### Aim A
In the simplex noise thread, rewrite the passage that begins at the words "This source, correct?" and ends after the words "this before Saturday.", putting "frame rate" in place of "refresh rate".
### Aim B
List every person named in the simplex noise thread, counting both the post authors and anyone addressed or mentioned.

--- BEGIN Page ---

Simplex noise, experiments towards procedural generation

philfrei · November 29, 2012, 9:22pm

@RobinB - I’ll try it. I wasn’t paying close enough attention to your suggestion, and mis-remembered .getDataElements() as your suggestion. Thanks for the reminder.

@Roquen - That would be interesting. I’d like to test it.
This source, correct?

And the usage is:


    noiseVal = Simplex3DNoise.eval(x, y, z);

…where each input is restricted to positive floats.

The code I’m using returns a double, so yours should provide a pickup on that basis alone! Not clear to me doubles are “cost-effective” for this use.

I’ve been doing this for testing: use a util.Timer() that is set to a small repeat-time increment, e.g., 15 msec, and let the various methods run. If the procedure takes longer than the gaps, then the actual refresh rate (which i will clock with nanoTime) will reflect this.

I’ll try to get to this before Saturday.

Roquen, did you get any further checking the suggestion from Spasi/StefanG on your thread? Maybe I can test that too.

Oops. Maybe not. I don’t have OpenGL running here, yet.

Defects at high frequencies? Well, that should be expected, yes? If the frequency gets larger than 1/2 the distance of the simplex size? (Not sure if the Nyquist concept holds here.) Also, don’t want to be using high frequencies that result in detail smaller than a pixel in size, anyway. I’m pretty sure when I allow scaling of 128 in SiVi that I’ve gone beyond pixel widths in detail, though I haven’t done the math to prove it.

Roquen · November 29, 2012, 10:10pm

Yeah, that’s it. You simply call eval as your example. Inputs only need to be restricted to positive if the compile time switch is flipped. The default is fine for negative input.

--- END Page ---
--- BEGIN Supplied records ---

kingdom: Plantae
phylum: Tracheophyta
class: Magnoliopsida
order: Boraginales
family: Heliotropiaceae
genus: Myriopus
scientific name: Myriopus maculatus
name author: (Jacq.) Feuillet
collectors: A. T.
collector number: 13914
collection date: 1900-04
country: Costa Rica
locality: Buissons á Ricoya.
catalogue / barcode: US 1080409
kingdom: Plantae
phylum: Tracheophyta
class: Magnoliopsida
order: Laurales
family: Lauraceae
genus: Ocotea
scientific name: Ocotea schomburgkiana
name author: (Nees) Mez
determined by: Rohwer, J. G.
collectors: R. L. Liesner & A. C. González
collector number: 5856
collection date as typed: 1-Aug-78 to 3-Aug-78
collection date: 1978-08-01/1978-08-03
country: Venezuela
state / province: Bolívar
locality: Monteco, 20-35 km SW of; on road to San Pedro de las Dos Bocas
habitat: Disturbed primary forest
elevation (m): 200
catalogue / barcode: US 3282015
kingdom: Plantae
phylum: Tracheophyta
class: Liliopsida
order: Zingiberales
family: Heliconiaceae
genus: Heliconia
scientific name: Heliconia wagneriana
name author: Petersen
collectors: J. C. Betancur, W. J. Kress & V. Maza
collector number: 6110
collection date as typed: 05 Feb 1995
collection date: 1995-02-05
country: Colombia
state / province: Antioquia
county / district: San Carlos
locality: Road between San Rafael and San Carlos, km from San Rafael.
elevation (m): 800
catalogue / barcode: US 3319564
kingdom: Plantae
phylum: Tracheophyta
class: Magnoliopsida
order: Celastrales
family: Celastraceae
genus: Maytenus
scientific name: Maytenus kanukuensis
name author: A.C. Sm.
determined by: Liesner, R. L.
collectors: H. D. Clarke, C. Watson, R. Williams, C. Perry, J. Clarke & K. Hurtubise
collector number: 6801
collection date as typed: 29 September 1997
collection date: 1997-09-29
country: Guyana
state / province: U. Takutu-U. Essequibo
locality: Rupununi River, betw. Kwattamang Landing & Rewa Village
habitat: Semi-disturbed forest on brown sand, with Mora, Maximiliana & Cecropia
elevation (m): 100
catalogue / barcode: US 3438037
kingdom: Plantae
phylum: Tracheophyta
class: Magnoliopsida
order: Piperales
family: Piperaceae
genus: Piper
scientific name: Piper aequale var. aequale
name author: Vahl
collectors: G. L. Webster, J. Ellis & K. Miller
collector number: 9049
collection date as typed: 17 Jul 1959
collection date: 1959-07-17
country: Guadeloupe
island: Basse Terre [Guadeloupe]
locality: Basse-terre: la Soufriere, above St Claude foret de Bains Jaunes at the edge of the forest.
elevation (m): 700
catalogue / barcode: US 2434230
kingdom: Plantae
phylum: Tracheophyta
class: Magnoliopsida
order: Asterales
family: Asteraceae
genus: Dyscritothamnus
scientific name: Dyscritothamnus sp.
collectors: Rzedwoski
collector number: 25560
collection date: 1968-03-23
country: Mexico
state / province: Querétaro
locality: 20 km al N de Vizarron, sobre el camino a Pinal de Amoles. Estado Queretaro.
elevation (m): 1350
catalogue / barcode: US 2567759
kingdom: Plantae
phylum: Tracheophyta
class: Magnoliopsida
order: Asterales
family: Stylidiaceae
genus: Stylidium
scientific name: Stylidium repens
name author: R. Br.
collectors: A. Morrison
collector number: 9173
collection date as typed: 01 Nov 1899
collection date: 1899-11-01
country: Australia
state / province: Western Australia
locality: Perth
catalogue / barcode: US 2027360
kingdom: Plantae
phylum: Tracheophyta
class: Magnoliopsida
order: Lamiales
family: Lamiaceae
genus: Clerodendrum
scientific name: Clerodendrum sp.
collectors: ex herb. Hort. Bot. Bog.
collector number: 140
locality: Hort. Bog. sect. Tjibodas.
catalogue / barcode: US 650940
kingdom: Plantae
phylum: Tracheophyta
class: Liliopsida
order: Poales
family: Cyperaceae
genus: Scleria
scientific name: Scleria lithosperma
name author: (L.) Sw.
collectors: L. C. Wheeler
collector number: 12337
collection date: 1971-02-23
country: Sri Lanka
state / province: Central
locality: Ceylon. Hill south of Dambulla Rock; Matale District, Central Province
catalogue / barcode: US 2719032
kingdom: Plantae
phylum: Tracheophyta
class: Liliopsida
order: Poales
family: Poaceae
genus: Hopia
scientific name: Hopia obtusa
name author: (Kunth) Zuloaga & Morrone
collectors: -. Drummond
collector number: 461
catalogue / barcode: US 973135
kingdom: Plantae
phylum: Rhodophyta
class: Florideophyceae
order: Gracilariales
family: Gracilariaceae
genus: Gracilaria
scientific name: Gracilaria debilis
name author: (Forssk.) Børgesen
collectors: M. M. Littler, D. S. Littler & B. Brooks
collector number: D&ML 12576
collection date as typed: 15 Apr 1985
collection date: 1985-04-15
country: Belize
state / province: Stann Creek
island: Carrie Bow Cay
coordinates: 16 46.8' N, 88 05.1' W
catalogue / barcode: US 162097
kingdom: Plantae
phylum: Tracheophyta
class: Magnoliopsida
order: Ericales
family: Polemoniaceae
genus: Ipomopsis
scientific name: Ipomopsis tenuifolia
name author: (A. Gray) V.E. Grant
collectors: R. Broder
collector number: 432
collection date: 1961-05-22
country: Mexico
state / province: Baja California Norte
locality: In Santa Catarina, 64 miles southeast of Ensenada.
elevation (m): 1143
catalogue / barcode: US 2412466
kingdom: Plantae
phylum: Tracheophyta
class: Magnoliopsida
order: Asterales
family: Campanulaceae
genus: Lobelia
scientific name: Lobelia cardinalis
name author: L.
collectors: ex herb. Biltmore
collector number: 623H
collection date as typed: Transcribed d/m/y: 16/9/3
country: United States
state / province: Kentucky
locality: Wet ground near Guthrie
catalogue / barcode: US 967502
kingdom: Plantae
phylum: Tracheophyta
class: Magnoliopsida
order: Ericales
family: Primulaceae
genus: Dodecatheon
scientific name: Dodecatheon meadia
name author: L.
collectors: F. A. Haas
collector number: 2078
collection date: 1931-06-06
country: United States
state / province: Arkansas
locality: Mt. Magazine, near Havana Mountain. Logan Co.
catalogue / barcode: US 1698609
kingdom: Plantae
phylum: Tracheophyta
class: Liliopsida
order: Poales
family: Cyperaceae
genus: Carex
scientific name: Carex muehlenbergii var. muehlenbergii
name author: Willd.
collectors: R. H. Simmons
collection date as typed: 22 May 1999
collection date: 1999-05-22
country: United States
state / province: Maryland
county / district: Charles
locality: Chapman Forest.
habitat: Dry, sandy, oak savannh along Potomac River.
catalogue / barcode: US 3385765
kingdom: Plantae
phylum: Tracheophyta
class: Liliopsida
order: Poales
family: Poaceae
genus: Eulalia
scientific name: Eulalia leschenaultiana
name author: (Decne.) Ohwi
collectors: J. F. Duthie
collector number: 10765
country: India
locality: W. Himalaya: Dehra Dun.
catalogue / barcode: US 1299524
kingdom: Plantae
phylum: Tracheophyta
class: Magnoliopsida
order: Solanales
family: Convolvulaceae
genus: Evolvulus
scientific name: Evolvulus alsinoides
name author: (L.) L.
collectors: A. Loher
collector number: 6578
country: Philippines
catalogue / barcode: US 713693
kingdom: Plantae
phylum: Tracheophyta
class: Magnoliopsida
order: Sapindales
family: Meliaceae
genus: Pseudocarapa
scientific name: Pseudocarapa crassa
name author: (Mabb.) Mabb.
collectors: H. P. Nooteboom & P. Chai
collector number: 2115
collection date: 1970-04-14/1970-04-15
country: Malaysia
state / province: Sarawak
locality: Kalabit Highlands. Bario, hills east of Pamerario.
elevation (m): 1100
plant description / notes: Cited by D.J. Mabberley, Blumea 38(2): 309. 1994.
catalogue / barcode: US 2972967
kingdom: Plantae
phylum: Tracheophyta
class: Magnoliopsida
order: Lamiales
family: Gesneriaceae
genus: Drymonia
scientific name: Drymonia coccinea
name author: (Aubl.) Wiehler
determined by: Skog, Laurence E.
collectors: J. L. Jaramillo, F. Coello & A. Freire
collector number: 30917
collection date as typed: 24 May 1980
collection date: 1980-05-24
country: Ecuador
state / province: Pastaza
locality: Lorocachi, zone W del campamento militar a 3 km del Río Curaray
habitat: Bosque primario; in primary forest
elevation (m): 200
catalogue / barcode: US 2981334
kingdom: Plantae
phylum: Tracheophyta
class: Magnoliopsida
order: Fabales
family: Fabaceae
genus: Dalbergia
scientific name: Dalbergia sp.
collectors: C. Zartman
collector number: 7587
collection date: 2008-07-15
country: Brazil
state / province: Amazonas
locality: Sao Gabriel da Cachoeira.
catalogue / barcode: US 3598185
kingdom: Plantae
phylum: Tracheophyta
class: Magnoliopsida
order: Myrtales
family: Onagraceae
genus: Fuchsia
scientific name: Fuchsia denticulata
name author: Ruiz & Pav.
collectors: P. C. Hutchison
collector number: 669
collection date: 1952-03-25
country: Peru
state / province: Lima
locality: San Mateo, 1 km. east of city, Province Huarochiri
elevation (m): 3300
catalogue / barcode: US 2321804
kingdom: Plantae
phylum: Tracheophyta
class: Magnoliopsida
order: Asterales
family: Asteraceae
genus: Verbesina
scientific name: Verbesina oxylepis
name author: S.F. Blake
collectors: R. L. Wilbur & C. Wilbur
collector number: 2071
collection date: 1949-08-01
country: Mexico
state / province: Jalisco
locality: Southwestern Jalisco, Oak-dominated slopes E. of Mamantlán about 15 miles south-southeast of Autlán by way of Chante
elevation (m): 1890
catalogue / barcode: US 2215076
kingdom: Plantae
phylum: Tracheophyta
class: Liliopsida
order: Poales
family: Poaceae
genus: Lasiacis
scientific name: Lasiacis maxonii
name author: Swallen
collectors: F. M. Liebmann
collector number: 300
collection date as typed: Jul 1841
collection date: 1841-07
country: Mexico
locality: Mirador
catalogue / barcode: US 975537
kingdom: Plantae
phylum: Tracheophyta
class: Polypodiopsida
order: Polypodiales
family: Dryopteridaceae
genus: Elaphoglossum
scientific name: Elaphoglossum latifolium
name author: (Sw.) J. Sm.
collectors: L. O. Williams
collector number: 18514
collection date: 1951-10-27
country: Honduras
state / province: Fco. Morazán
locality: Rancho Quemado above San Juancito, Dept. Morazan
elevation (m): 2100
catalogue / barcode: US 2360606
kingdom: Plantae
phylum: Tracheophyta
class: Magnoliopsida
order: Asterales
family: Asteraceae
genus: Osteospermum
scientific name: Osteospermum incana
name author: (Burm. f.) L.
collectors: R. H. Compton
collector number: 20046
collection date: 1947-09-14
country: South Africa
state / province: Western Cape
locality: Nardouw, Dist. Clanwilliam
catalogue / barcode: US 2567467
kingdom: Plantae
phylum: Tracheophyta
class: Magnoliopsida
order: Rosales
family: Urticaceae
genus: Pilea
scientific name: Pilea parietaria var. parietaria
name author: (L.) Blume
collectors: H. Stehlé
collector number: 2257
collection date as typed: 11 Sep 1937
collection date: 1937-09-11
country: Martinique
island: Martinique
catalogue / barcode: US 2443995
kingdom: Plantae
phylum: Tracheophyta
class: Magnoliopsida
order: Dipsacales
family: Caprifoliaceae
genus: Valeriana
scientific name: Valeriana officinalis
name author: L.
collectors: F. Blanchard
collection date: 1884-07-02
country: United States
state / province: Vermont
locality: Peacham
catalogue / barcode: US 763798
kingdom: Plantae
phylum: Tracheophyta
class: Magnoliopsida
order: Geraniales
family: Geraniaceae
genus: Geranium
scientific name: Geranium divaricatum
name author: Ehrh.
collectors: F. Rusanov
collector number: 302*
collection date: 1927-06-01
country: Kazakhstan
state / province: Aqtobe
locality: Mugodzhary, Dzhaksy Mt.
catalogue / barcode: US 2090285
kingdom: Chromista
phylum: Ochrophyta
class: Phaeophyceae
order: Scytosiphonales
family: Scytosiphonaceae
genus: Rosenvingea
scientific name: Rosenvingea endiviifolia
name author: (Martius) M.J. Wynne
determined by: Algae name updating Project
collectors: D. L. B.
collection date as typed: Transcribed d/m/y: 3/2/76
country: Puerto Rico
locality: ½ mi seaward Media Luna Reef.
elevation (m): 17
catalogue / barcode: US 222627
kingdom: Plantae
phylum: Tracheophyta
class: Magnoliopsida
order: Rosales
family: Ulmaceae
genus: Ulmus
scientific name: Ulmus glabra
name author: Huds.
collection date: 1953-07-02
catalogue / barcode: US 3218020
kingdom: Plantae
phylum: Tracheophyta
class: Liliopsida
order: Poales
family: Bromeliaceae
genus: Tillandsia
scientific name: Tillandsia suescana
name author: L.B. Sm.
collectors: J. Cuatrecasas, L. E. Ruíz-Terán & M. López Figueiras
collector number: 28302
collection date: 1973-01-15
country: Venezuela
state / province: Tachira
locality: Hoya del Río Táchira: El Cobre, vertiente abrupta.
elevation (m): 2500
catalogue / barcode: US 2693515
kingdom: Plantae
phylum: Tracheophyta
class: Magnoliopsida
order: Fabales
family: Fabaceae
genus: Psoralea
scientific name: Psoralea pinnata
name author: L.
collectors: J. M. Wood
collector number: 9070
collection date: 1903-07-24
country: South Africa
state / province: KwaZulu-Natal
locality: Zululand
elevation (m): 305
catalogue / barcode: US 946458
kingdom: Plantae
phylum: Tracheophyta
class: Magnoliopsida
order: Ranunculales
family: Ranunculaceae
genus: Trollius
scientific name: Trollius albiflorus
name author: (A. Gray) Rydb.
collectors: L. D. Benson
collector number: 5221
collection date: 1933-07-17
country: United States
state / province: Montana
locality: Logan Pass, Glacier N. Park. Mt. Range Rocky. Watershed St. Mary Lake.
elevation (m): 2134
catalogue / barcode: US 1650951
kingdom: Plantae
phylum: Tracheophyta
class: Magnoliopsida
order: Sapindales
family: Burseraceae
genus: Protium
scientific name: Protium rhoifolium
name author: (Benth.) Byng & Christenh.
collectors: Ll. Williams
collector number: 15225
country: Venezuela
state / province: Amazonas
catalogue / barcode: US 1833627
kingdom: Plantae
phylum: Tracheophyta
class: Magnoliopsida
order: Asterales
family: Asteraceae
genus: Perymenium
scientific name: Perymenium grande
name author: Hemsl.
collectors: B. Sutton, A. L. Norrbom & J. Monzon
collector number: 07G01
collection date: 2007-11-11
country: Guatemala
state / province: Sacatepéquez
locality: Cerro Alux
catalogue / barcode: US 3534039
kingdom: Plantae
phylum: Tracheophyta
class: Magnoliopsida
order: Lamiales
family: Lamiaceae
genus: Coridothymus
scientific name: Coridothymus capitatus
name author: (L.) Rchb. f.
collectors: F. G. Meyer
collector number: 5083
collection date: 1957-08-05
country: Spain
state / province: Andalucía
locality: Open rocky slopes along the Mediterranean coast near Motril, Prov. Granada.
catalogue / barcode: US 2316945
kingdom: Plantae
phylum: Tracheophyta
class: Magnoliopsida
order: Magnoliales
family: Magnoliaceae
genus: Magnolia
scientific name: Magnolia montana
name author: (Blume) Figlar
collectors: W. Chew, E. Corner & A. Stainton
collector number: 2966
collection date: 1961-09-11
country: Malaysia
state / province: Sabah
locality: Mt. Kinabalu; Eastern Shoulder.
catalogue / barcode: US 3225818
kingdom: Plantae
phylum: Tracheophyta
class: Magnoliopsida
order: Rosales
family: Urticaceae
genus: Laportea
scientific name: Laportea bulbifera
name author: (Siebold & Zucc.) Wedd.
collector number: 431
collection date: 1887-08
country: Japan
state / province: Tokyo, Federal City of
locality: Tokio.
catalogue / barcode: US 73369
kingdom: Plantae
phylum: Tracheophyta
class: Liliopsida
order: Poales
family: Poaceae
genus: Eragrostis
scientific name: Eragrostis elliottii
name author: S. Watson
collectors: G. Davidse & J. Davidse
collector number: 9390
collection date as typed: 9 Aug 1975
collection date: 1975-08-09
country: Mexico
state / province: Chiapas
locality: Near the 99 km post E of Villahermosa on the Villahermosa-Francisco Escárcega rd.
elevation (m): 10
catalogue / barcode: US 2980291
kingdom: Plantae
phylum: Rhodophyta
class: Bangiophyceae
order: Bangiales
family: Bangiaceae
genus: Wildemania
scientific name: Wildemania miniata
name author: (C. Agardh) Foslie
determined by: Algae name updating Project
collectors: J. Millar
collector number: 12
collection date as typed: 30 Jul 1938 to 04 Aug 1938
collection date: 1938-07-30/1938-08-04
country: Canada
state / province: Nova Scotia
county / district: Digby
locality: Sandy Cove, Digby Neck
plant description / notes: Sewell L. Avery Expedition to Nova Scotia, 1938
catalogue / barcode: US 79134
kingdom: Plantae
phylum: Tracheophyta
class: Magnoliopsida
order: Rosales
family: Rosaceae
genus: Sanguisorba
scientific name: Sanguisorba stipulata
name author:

--- END Supplied records ---

### Written answer A
This source, correct?

And the usage is:


    noiseVal = Simplex3DNoise.eval(x, y, z);

…where each input is restricted to positive floats.

The code I’m using returns a double, so yours should provide a pickup on that basis alone! Not clear to me doubles are “cost-effective” for this use.

I’ve been doing this for testing: use a util.Timer() that is set to a small repeat-time increment, e.g., 15 msec, and let the various methods run. If the procedure takes longer than the gaps, then the actual frame rate (which i will clock with nanoTime) will reflect this.

I’ll try to get to this before Saturday.

### Written answer B
philfrei, RobinB, Roquen, Spasi, StefanG